▶ **Requirement**: Filter the records below, keeping only lines with the string "concrete".
---------------
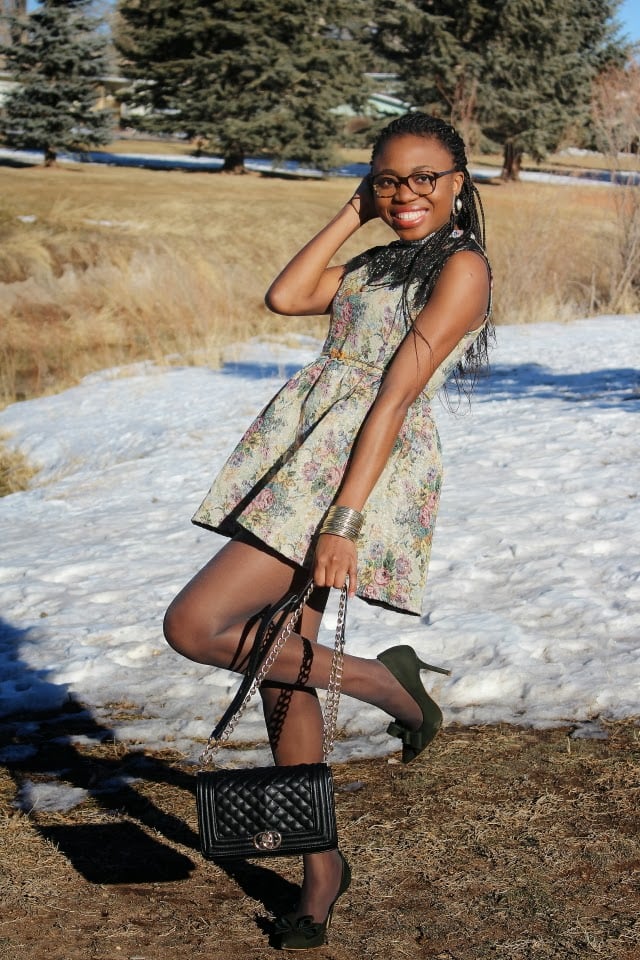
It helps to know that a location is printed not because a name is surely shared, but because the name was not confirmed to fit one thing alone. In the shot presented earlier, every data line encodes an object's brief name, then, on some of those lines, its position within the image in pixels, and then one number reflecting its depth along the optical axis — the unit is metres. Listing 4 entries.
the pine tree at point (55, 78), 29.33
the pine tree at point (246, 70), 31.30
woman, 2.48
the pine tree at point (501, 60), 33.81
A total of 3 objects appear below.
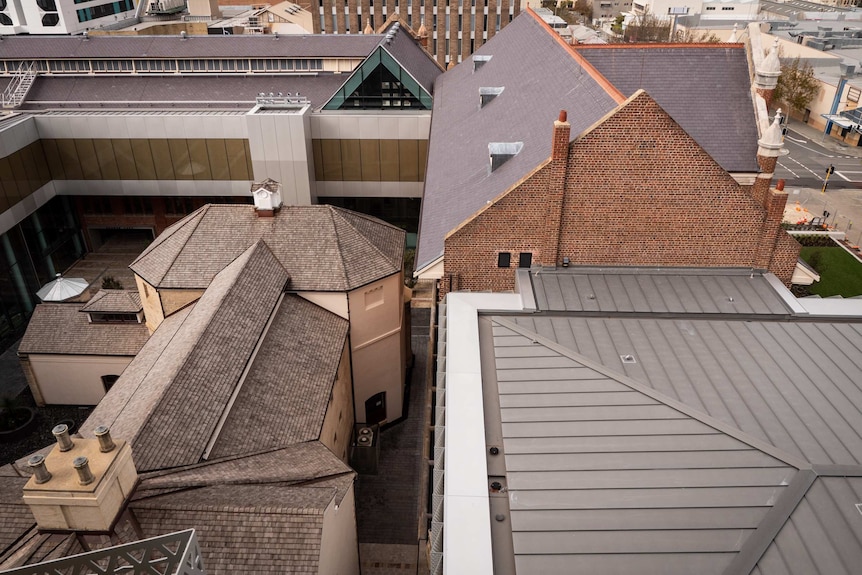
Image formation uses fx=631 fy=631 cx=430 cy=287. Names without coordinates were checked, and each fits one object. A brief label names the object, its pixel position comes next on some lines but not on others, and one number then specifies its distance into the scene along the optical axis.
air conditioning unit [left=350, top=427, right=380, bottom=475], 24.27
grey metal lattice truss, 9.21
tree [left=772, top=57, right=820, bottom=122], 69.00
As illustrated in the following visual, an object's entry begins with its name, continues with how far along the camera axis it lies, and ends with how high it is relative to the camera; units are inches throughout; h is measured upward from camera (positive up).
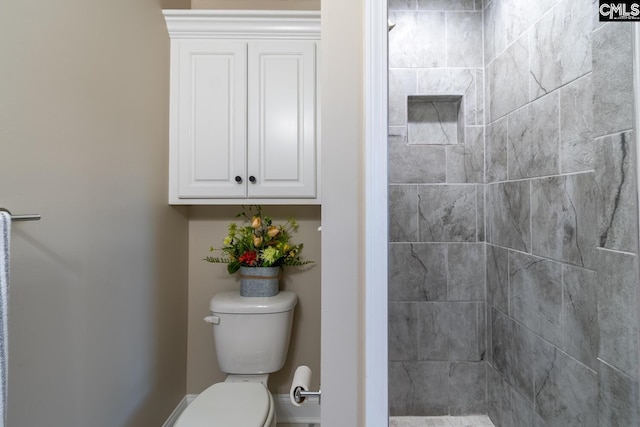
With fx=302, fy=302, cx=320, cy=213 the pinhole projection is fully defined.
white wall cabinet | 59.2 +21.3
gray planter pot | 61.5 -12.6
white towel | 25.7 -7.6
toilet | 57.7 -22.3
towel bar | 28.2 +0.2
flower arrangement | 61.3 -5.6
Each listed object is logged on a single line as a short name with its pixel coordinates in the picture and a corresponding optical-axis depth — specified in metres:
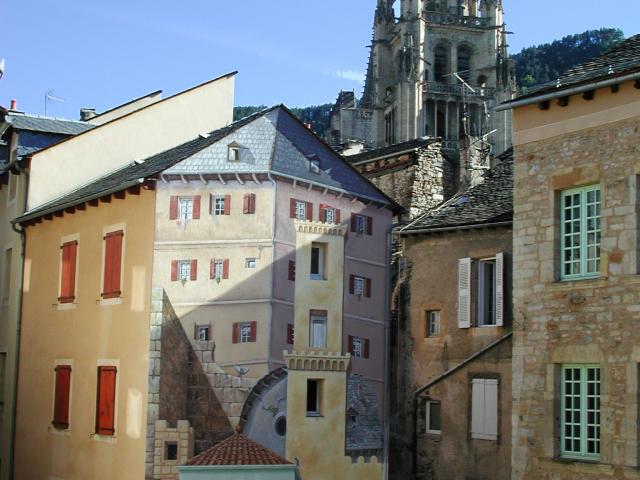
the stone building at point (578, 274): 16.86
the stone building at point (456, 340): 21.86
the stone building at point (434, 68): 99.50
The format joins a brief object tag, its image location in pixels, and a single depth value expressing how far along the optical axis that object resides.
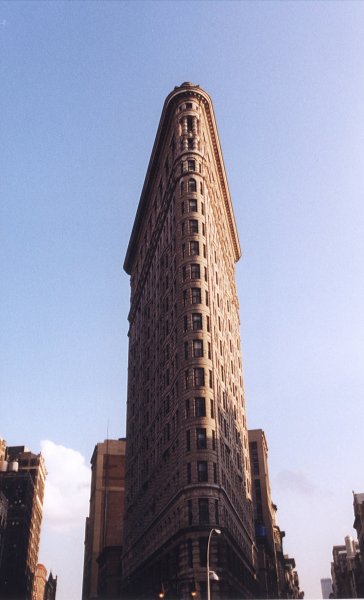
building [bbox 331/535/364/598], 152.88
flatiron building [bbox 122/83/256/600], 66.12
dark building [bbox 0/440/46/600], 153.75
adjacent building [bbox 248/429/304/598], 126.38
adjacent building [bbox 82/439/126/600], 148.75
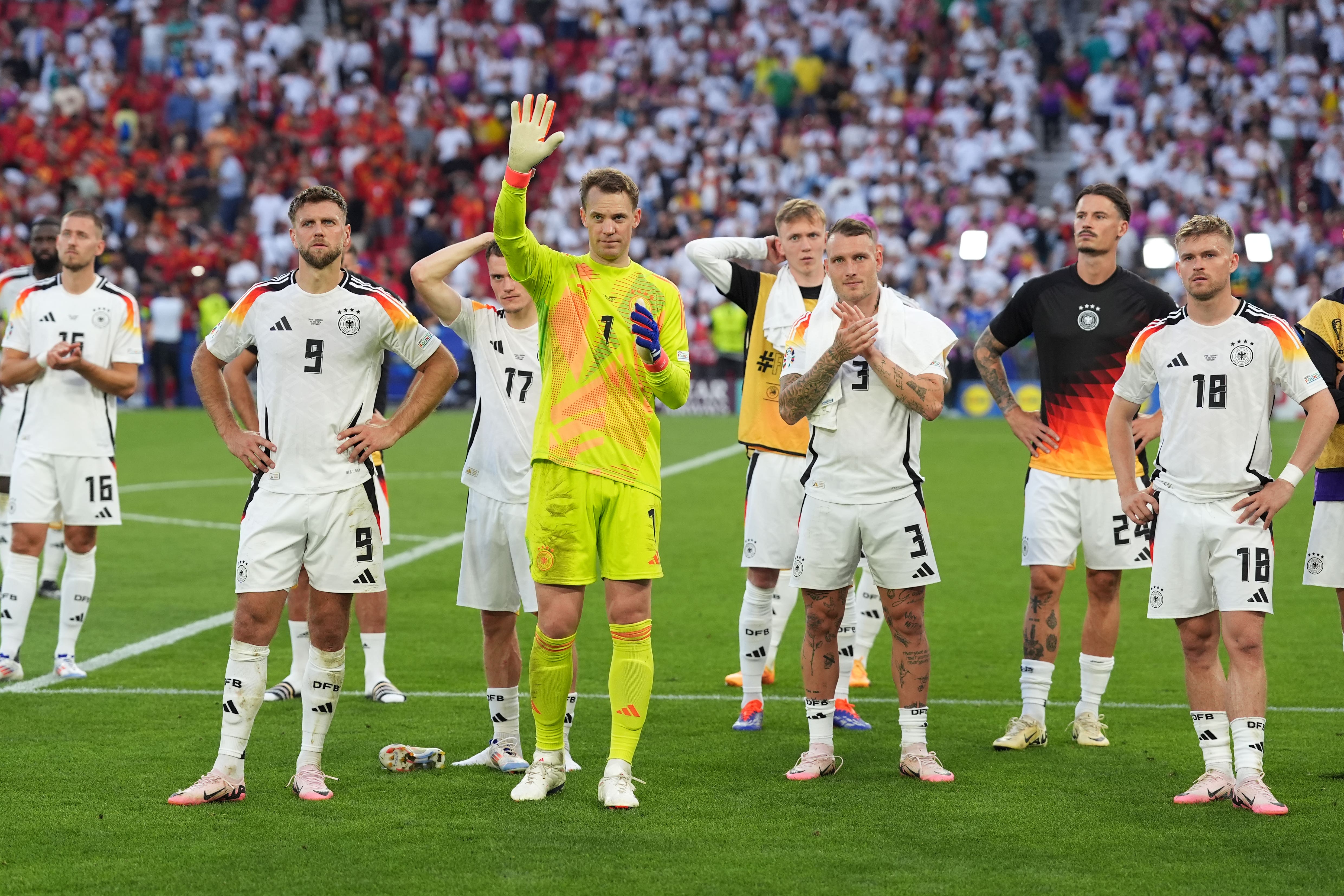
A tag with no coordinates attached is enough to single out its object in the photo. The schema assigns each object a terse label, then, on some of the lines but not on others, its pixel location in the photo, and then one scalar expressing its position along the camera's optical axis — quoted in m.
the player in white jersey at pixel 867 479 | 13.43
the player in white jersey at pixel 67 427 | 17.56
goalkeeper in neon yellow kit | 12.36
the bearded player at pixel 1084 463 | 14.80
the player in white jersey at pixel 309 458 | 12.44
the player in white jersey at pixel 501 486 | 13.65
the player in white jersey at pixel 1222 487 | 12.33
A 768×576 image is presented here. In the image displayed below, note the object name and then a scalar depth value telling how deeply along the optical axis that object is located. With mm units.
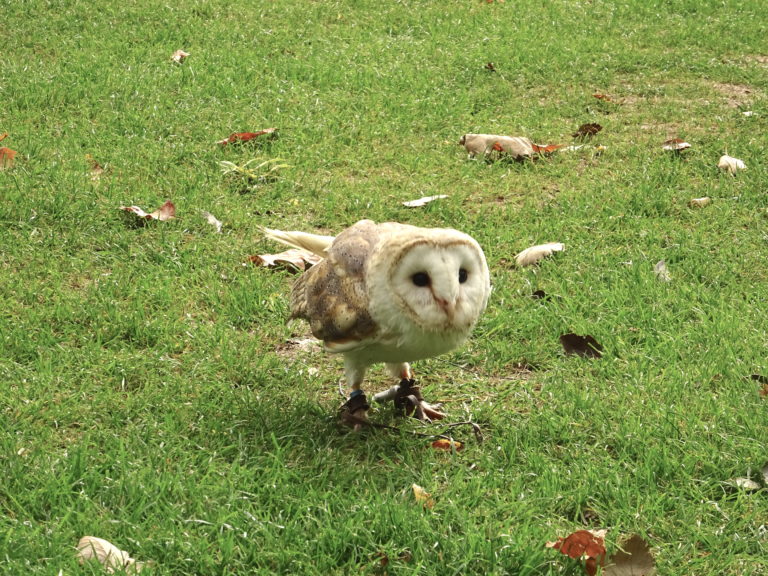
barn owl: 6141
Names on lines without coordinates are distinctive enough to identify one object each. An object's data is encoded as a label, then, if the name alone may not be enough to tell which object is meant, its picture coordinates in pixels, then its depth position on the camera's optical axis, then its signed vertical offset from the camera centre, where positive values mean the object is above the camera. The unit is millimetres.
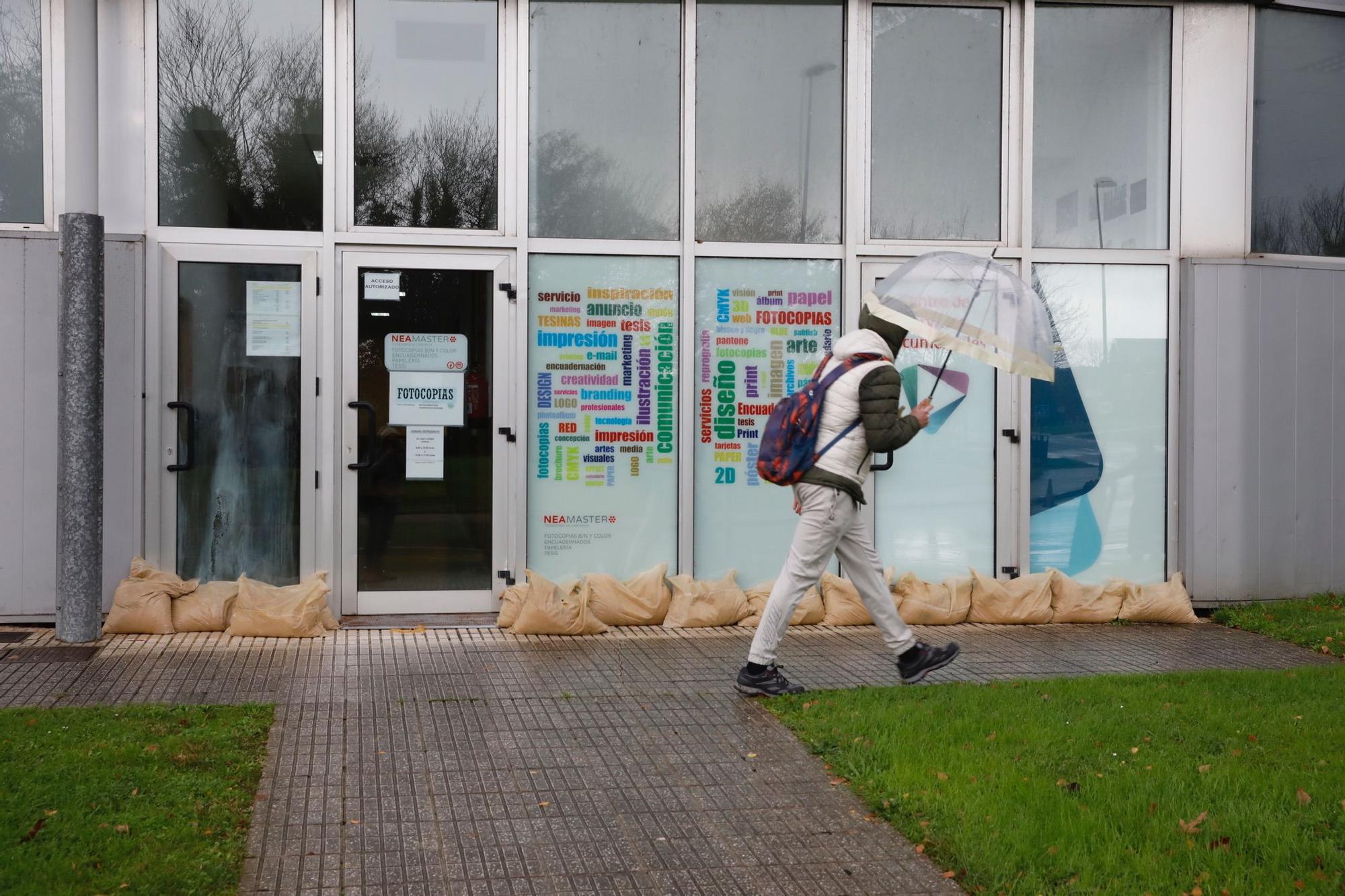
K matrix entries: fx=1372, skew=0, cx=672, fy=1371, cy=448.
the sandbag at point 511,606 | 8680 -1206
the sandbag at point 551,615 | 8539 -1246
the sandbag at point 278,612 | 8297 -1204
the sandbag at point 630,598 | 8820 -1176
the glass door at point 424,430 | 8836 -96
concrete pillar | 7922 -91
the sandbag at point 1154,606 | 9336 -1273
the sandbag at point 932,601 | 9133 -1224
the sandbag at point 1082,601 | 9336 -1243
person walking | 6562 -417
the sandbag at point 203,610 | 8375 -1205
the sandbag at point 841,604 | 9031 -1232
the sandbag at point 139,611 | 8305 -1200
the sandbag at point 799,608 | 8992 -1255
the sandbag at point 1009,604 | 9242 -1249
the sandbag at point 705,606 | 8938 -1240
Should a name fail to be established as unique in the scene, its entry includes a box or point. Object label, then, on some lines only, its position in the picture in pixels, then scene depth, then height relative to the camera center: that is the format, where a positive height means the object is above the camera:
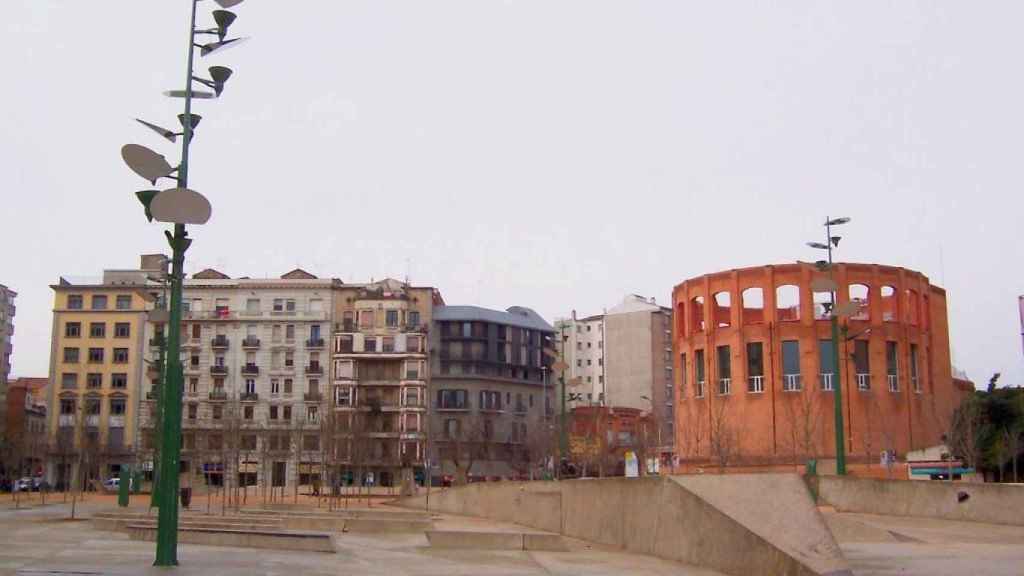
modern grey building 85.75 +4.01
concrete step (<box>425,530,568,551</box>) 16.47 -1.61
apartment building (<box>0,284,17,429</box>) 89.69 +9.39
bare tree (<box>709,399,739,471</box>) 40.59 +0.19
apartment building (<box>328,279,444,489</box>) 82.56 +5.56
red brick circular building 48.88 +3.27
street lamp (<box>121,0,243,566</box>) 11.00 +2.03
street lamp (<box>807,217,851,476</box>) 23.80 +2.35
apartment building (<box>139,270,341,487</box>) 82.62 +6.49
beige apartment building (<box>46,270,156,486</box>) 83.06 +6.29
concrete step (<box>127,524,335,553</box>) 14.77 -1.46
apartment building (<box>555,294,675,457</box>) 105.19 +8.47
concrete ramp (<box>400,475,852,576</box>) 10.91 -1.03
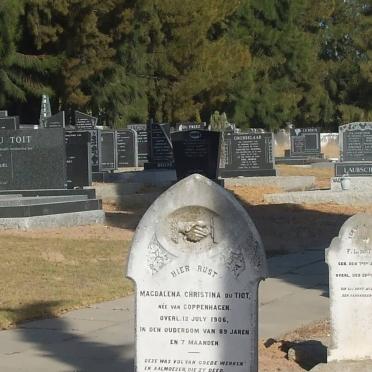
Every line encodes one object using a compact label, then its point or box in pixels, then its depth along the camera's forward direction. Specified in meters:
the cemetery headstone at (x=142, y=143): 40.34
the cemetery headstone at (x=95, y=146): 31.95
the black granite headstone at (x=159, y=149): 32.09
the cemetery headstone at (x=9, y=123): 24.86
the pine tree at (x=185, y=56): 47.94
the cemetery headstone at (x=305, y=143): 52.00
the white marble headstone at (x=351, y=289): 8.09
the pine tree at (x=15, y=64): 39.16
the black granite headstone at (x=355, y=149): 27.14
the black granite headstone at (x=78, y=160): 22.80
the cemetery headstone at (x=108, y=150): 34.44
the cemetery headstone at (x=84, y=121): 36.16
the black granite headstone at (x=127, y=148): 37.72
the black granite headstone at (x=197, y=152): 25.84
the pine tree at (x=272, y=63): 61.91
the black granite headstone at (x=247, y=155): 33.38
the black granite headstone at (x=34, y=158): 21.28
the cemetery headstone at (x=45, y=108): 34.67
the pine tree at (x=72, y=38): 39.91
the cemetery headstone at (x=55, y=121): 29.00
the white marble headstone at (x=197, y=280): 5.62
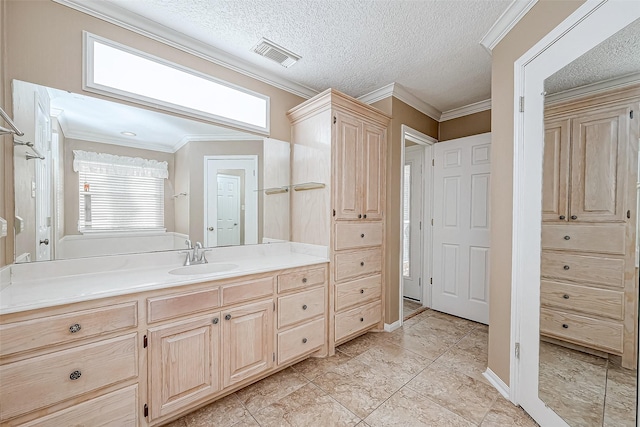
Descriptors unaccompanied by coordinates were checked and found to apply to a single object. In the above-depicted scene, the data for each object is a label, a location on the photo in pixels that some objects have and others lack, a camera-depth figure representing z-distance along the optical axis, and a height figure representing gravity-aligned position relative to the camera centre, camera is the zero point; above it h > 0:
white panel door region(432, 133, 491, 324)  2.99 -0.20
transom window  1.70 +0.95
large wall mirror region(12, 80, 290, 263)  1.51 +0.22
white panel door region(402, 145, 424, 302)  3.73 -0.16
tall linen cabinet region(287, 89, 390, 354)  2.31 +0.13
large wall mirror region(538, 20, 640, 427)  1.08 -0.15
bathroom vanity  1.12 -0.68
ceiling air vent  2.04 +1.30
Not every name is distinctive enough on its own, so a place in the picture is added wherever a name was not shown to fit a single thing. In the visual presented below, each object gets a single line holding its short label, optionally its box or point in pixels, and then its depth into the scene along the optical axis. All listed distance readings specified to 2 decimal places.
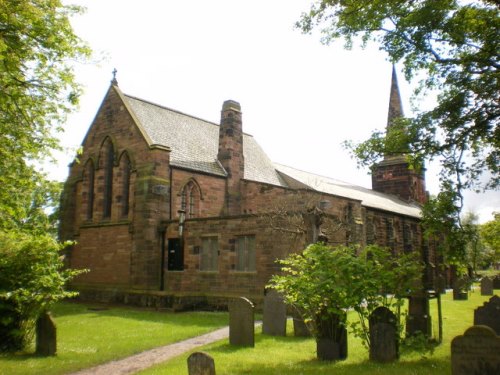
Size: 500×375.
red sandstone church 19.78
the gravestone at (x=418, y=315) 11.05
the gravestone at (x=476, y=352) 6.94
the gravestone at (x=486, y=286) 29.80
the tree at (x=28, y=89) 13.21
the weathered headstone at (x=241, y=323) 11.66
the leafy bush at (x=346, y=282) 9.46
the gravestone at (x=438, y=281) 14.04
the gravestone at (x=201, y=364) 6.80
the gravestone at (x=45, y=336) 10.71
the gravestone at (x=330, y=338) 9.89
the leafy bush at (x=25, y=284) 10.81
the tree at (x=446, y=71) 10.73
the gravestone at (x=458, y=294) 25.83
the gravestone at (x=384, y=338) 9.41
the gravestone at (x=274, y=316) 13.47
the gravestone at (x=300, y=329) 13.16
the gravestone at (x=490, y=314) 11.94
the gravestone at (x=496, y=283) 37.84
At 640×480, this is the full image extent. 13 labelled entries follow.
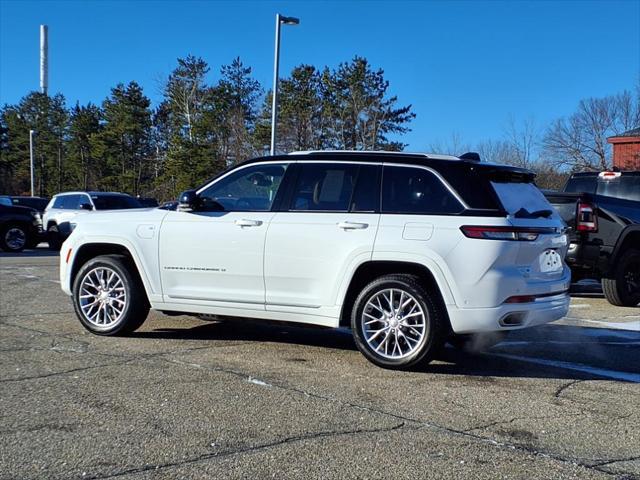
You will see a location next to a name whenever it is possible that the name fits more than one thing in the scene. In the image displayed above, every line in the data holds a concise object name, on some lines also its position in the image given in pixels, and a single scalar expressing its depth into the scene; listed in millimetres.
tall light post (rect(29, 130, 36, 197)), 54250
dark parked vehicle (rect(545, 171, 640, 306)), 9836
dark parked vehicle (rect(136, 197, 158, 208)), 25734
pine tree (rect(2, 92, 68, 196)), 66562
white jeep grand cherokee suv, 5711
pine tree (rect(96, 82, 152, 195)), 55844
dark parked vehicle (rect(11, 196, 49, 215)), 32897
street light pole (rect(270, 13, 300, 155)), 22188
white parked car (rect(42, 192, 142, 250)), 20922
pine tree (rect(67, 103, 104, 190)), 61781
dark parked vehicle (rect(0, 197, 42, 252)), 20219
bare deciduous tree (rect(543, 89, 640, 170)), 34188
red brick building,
---------------
▶ **Answer to this problem**:
concrete pillar | 7922 -91
concrete step (<box>425,530,568,551</box>) 16.47 -1.61
concrete step (<box>127,524,335,553</box>) 14.77 -1.46
concrete ramp (<box>400,475,852,576</box>) 10.91 -1.03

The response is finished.